##### Task material #####
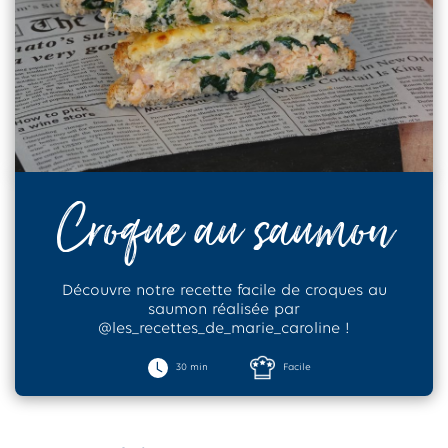
Croque au saumon
Découvre notre recette facile de croques au
saumon réalisée par
@les_recettes_de_marie_caroline !
30 min
Facile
#####
**Task objective:** Transcribe the lines above exactly, omitting the pictures from your answer.

**Written answer:**
Croque au saumon
Découvre notre recette facile de croques au
saumon réalisée par
@les_recettes_de_marie_caroline !
30 min
Facile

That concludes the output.